Application of metagenomic next-generation sequencing in the diagnosis of infectious diseases of the central nervous system after empirical treatment

World J Clin Cases. 2022 Aug 6;10(22):7760-7771. doi: 10.12998/wjcc.v10.i22.7760.

Abstract

Background: The diagnostic value of metagenomic next-generation sequencing (mNGS) in central nervous system (CNS) infectious diseases after empirical treatment has not been reported.

Aim: To investigate the diagnostic value of mNGS of cerebrospinal fluid (CSF) in the empirically treated CNS infectious diseases.

Methods: A total of 262 CSF samples from patients with suspected CNS infections were collected between August 2020 and December 2021. Both mNGS and conventional methods were used for testing. The conventional methods included microbial culture, smear, polymerase chain reaction, etc.

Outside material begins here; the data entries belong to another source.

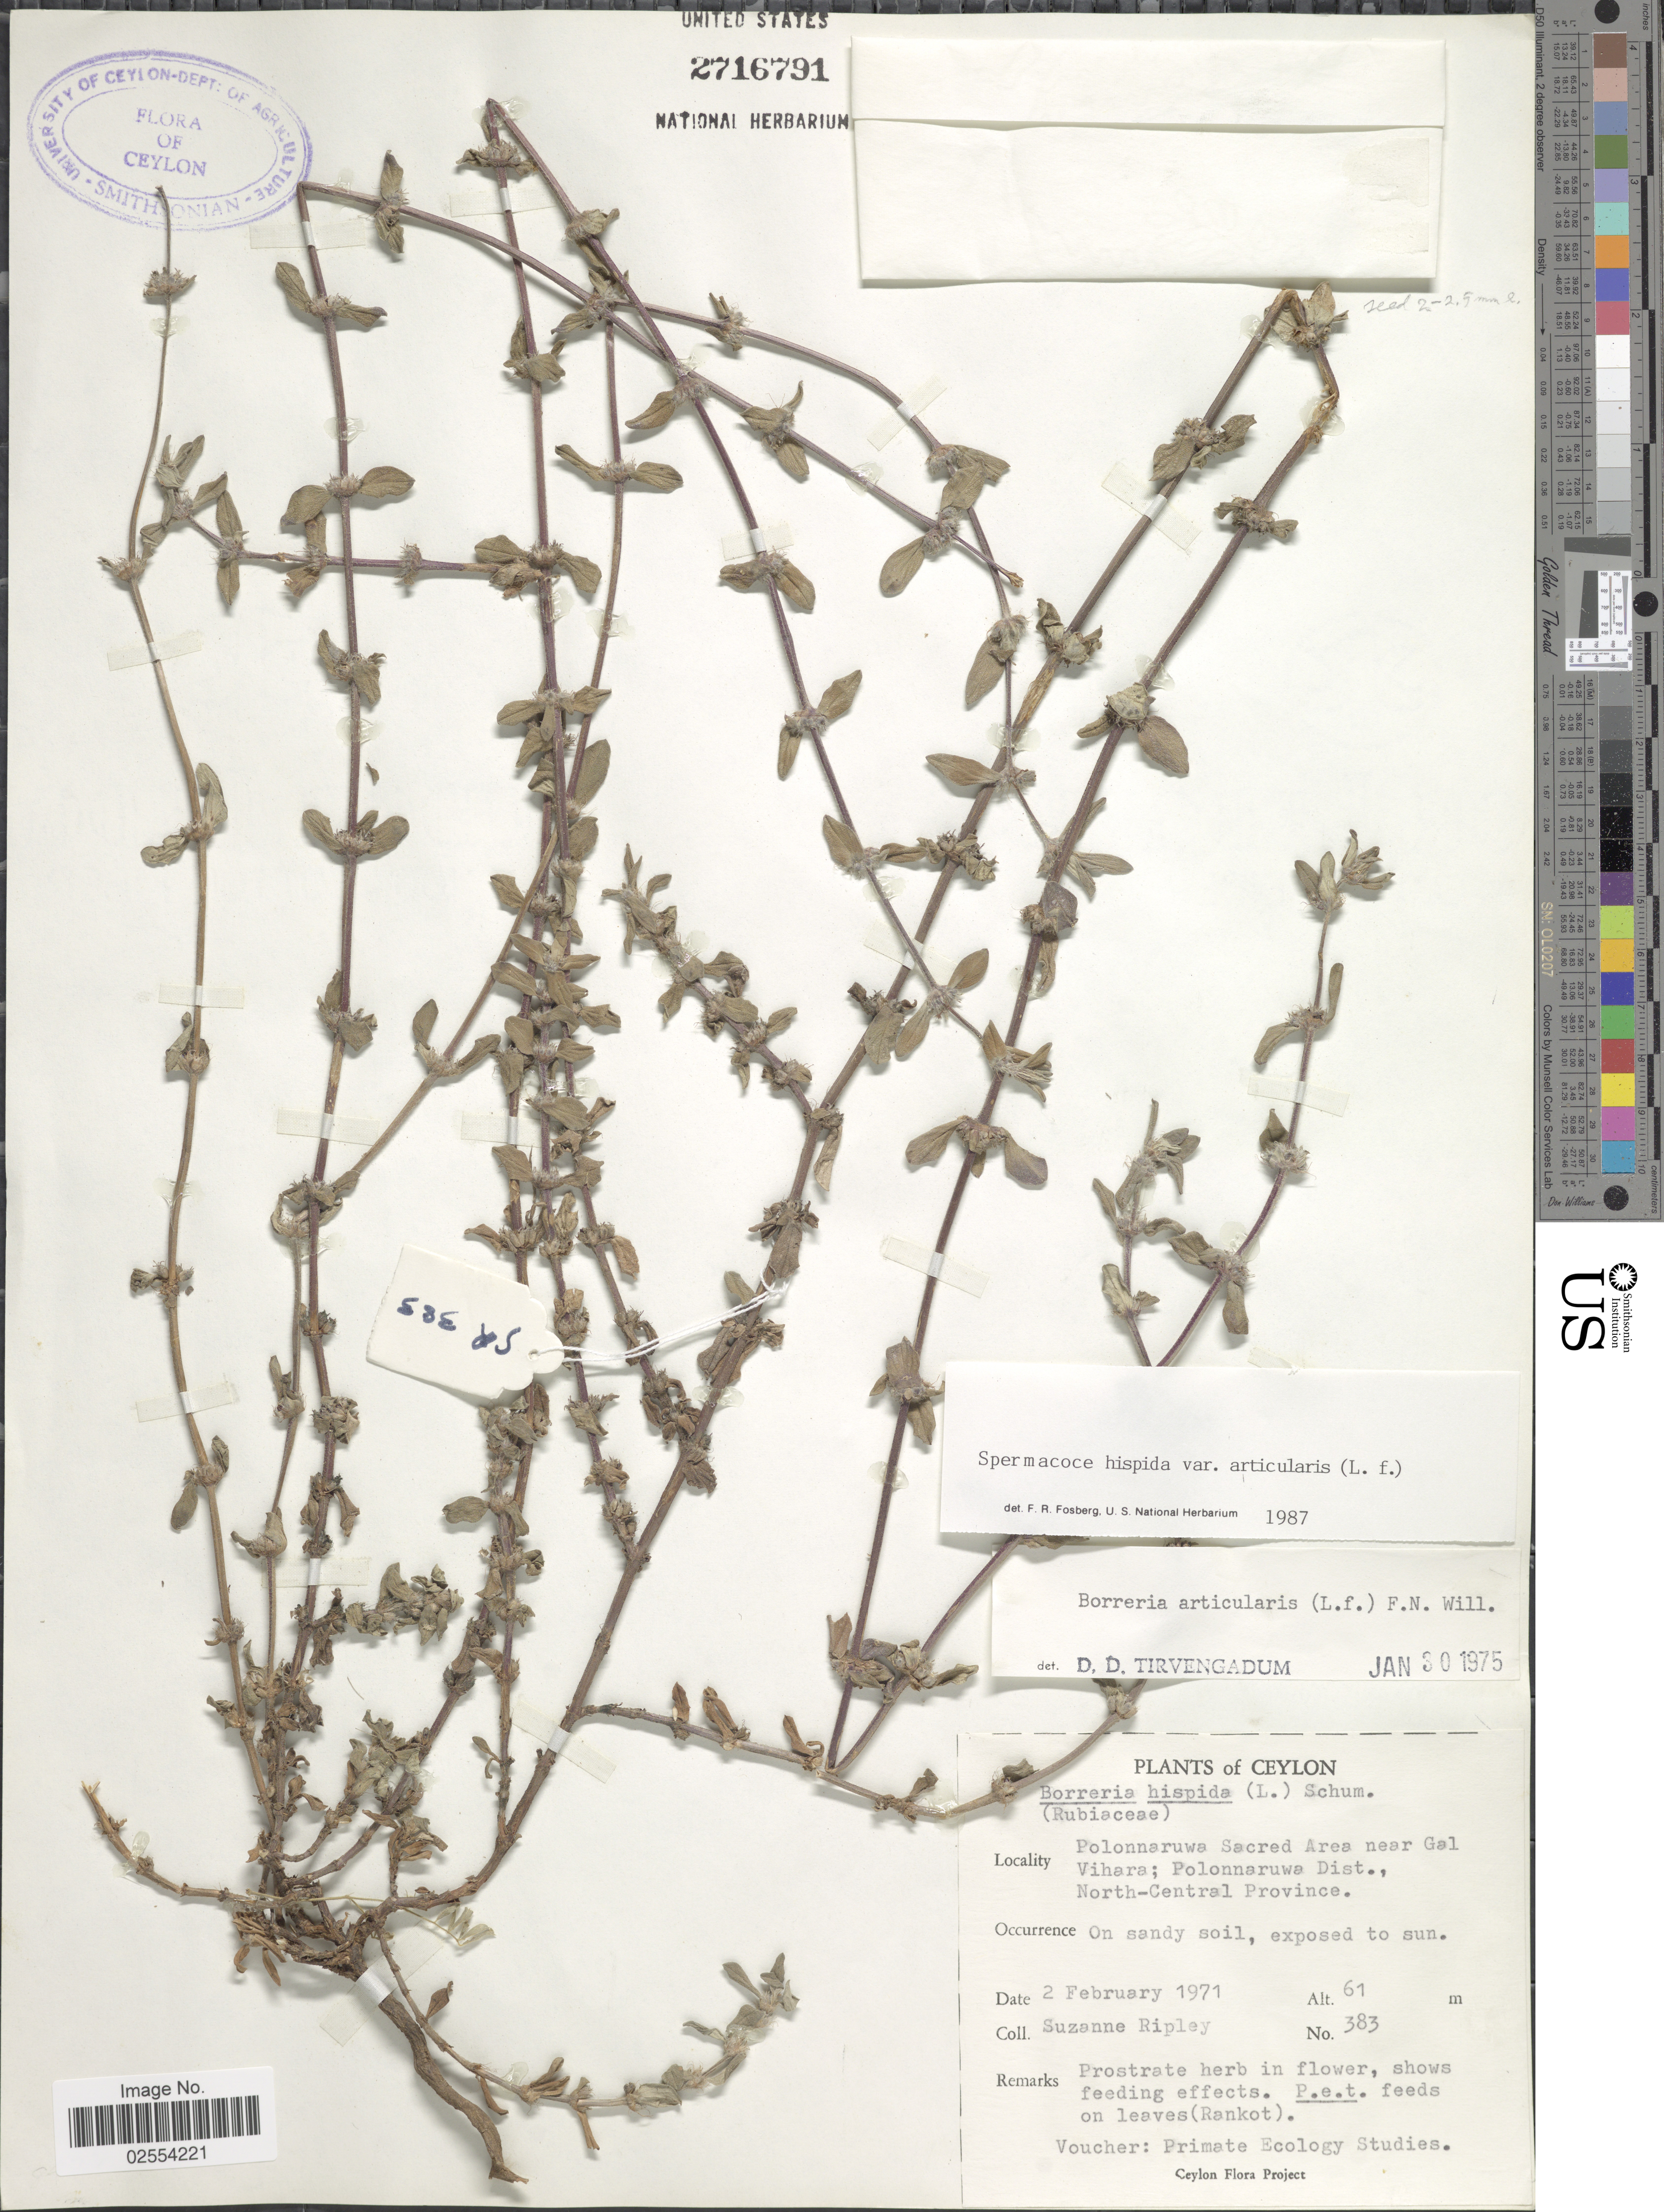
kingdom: Plantae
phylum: Tracheophyta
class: Magnoliopsida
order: Gentianales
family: Rubiaceae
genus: Spermacoce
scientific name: Spermacoce articularis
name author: L. f.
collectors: S. Ripley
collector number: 383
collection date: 1971-02-02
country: Sri Lanka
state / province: North Central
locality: Ceylon, Polonnaruwa Sacred Area near Gal Vihara; Polonnaruwa Dist.,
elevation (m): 61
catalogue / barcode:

Results: Among 262 suspected cases, 183 cases (69.84%) were diagnosed as CNS infection, including 86 cases of virus infection (47.00%), 70 cases of bacterial infection (38.25%) and 27 cases of fungal infection (14.76%). The sensitivity and specificity of mNGS were 65.6% (95%CI: 58.2%-72.3%) and 89.6% (95%CI: 79.1%-95.3%), respectively. The PPV of mNGS was 94.5% (95%CI: 88.6%-97.6%), and the NPV was 48.8% (95%CI: 39.7%-57.9%). The pathogen detective sensitivity and accuracy of mNGS were higher than those of conventional methods (Sensitivity: 65.6% vs 37.2%; P < 0.001; Accuracy: 72.0% vs 50%, P < 0.001). The results showed that compared with conventional methods, mNGS technology was a more sensitive method for the diagnosis of CNS infection after empirical treatment.

Conclusion: mNGS can be a better method applied in the diagnosis of CNS infection after empirical treatment.

Keywords: Central nervous system infection; Cerebrospinal fluid; Metagenomic next-generation sequencing; Pathogenic culture.